Le pire est que ça le fait rire encore, des décennies plus tard. Sauf que là, c’était du sérieux. J’étais crinquée, avec ma boîte de bonbons, pendant que jouait Thriller. Ça commence à quelle heure ? Dois-je enlever mon masque horrible quand ils ont moins de 6 ans ? Combien on donne de bonbons par enfant ? Ma mère m’a suggéré d’en donner moins aux ados qu’aux enfants.

« Il ne doit pas y avoir beaucoup d’ados qui vont aux portes pour Halloween.

— Tu serais surprise. »

Je l’ai été : les quatre premiers qui ont sonné étaient des ados paresseusement déguisés me dépassant d’une bonne tête. À leur âge, je fumais des joints, et ça donne faim, alors je leur ai donné une grosse poignée, trop excitée par mes premiers quêteurs.

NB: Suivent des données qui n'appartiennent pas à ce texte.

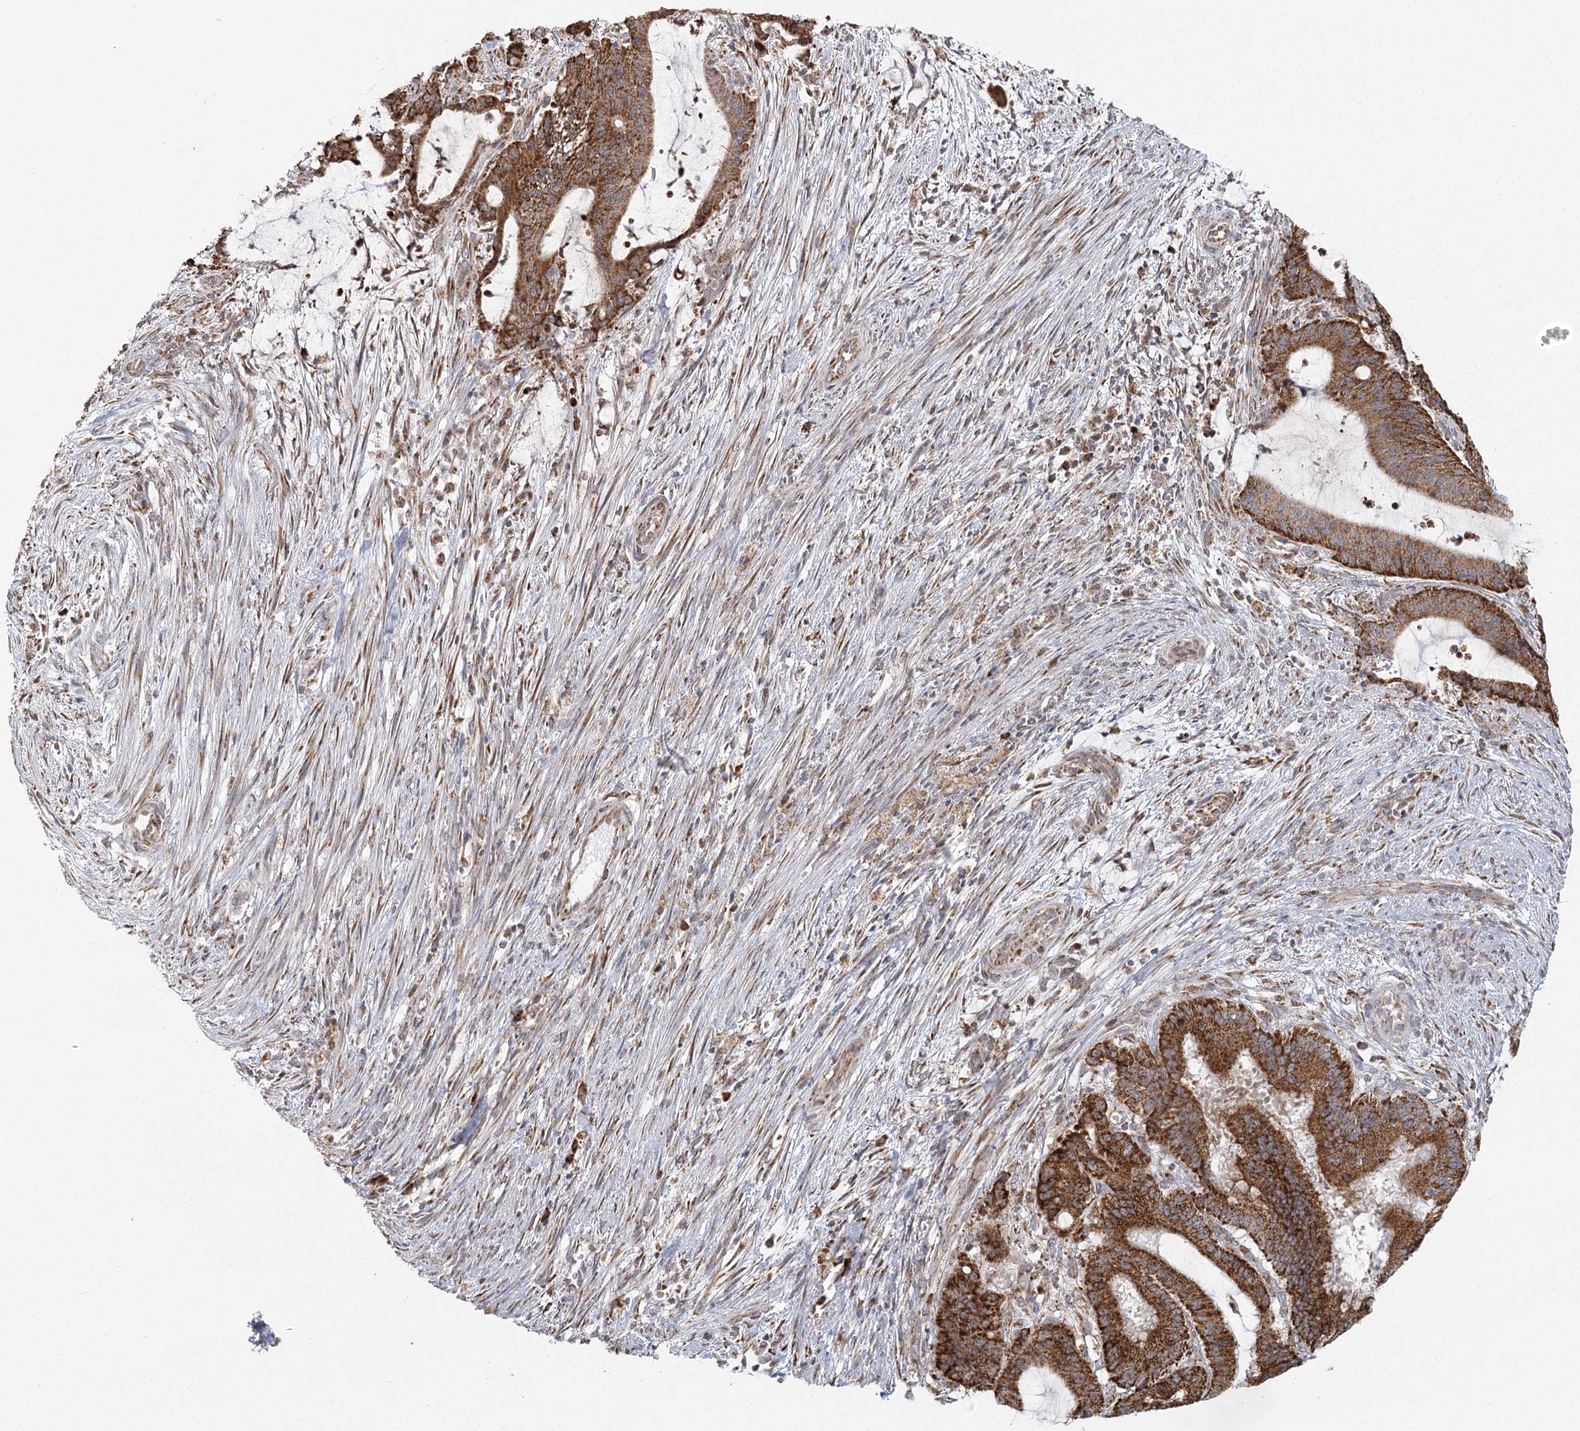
{"staining": {"intensity": "strong", "quantity": ">75%", "location": "cytoplasmic/membranous"}, "tissue": "liver cancer", "cell_type": "Tumor cells", "image_type": "cancer", "snomed": [{"axis": "morphology", "description": "Normal tissue, NOS"}, {"axis": "morphology", "description": "Cholangiocarcinoma"}, {"axis": "topography", "description": "Liver"}, {"axis": "topography", "description": "Peripheral nerve tissue"}], "caption": "A high amount of strong cytoplasmic/membranous expression is identified in approximately >75% of tumor cells in liver cholangiocarcinoma tissue.", "gene": "LACTB", "patient": {"sex": "female", "age": 73}}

Populaire à l’Halloween cette rue, vous dites ? Un vrai délire. Des contingents de familles. De dinosaures, de pirates, de princesses, d’astronautes, de lapins. J’ai compté une pompière, trois enfants transformés en plantes, un agent de Ghostbusters et quelques tueurs du film Scream. J’étais tellement impressionnée et ravie que je distribuais les bonbons à la pelletée. Un père, craignant manifestement un potentiel rush de sucre de son fils, m’a dit poliment : « C’est un peu trop… »

Résultat : en 45 minutes et avant 18 h, nous n’avions plus rien.

Mon but était d’écouler tout mon stock pour éviter la tentation de manger les restes, et je me suis retrouvée complètement frustrée d’avoir à fermer boutique aussi tôt. Il faudra doubler le budget de bonbons l’an prochain et réduire les portions de moitié pour faire durer le plaisir – soyez indulgents, j’ai encore beaucoup à apprendre.

Pour ne pas décevoir les enfants avec les mains vides, nous avons rentré la citrouille et le squelette, puis éteint les lumières, au moment même où la rue commençait à s’animer. C’était aussi triste que d’avoir à quitter un party qui commence à lever, alors nous sommes allés faire un tour dehors. Il y avait foule, on aurait dit Bourbon Street à La Nouvelle-Orléans pendant Mardi gras, il y avait plus d’adultes que d’enfants déguisés. Des camions de pompiers klaxonnaient et distribuaient du chocolat, des policiers en patrouille souhaitaient « joyeuse Halloween » dans leurs haut-parleurs, des voisins dévoués distribuaient du vin chaud, il y avait de la musique, des lumières, et même des écrans qui diffusaient des images. J’ai demandé à l’amoureux, qui a grandi dans ce quartier, si c’était comme ça quand il était petit. Pas vraiment, lui-même était éberlué. Nous avions l’air de vrais pee-wee avec notre citrouille et notre squelette cheap, même pas déguisés, à court de bonbons avant la tombée de la nuit.

Paraît-il que depuis une dizaine d’années, l’Halloween a pris de l’ampleur dans le coin, et je soupçonne que trois ans de pandémie (en plus d’une tristement célèbre Halloween annulée pour cause de pluie) ont fait grimper les attentes. Et sur nous, la pression. J’ai déjà hâte à l’an prochain pour me reprendre, car j’ai beaucoup d’années à rattraper – et un déguisement à trouver.